De acordo com uma fonte policial, os investigadores foram avisados após a admissão de uma mulher no posto de saúde de Sikilo Oeste. A parteira que atendeu a paciente declarou que ela se apresentou no dia 20 de junho com fortes dores abdominais, antes de lhe confidenciar que havia dado à luz em casa e que a família dela havia procedido ao enterro do recém-nascido.
A mesma fonte informou que o marido da paciente posteriormente contatou a parteira, alegando que a esposa dele lhe havia afirmado ter dado à luz no posto de saúde e que o pessoal médico ficou encarregado do enterro, uma versão contestada pelos responsáveis de saúde.
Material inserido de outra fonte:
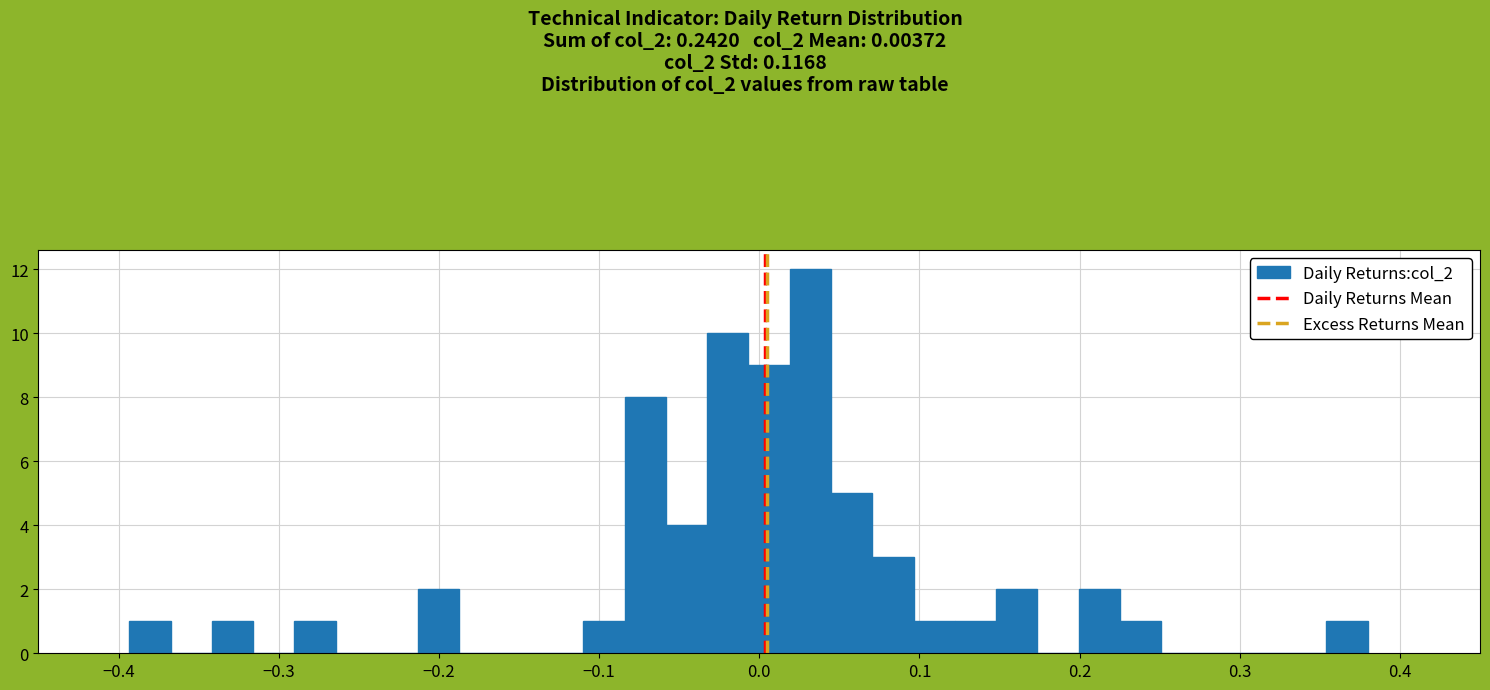

Read against the x-axis, roughly where is the centre of the tallest bar?

0.03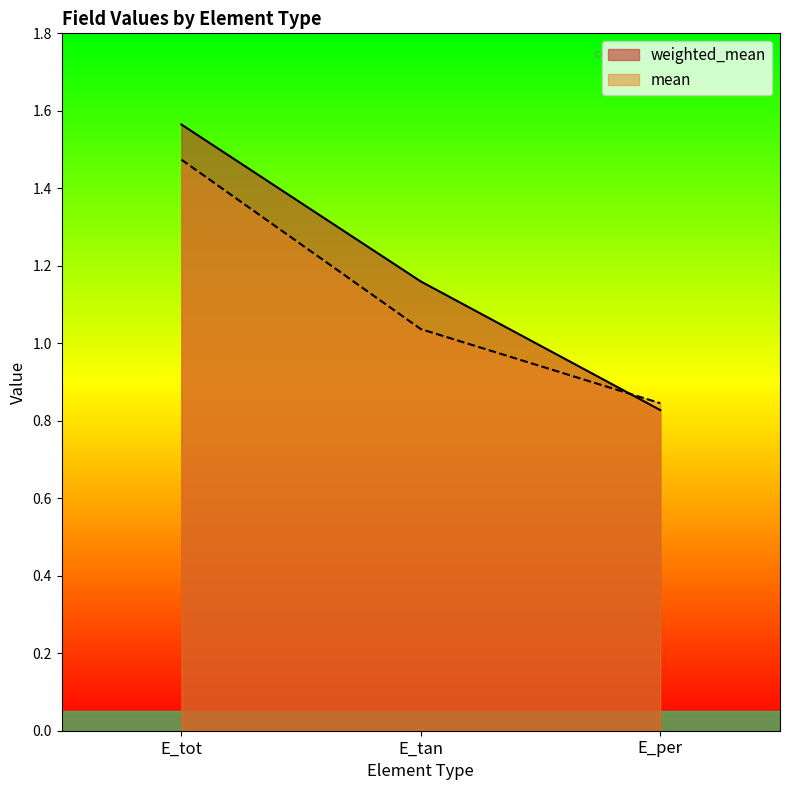

What is the maximum value for mean?

1.5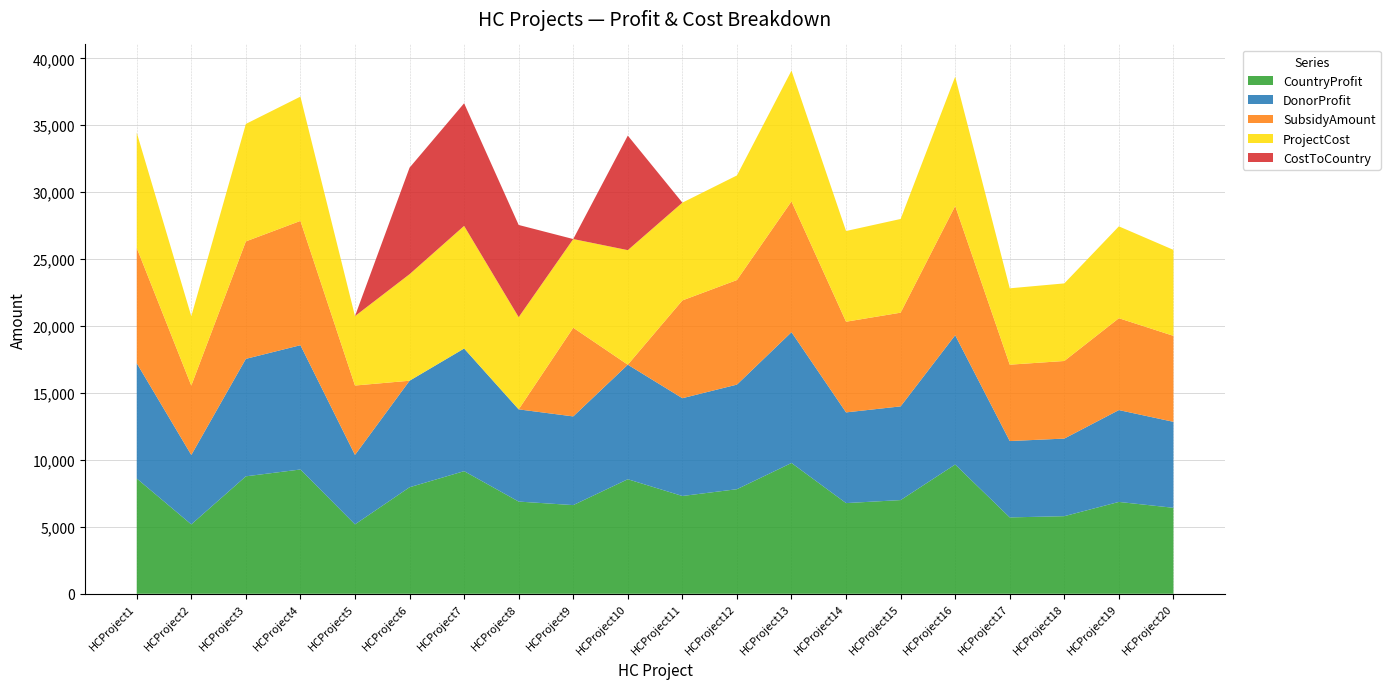

Reading left to right, what are all the values shown in this chart?

CountryProfit: 8612	5184	8775	9285	5186	7958	9161	6888	6625	8557	7305	7813	9771	6775	7000	9657	5705	5797	6862	6423
DonorProfit: 8612	5184	8775	9285	5186	7958	9161	6888	6625	8557	7305	7813	9771	6775	7000	9657	5705	5797	6862	6423
SubsidyAmount: 8612	5184	8775	9285	5186	0	0	0	6625	0	7305	7813	9771	6775	7000	9657	5705	5797	6862	6423
ProjectCost: 8612	5184	8775	9285	5186	7958	9161	6888	6625	8557	7305	7813	9771	6775	7000	9657	5705	5797	6862	6423
CostToCountry: 0	0	0	0	0	7958	9161	6888	0	8557	0	0	0	0	0	0	0	0	0	0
Interrogada pelos investigadores, a mulher apresentou uma nova versão dos fatos, afirmando ter dado à luz no dia 19 de junho, a caminho de uma instituição de saúde, de um filho natimorto que ela apresentou como tendo seis meses de gestação. Ela declarou ter abandonado o corpo em um local isolado, sob folhas.
O marido, comerciante ambulante, por sua vez rejeitou as acusações de que teria se recusado a conduzir a esposa ao hospital.
As operações de rastreamento realizadas nos locais indicados pela acusada não conseguiram localizar nenhum corpo. A investigação de vizinhança também permaneceu infrutífera.
Diante das várias incongruências identificadas nos depoimentos dos dois envolvidos e da gravidade dos fatos, os investigadores os colocaram em custódia para as necessidades da investigação, segundo a mesma fonte.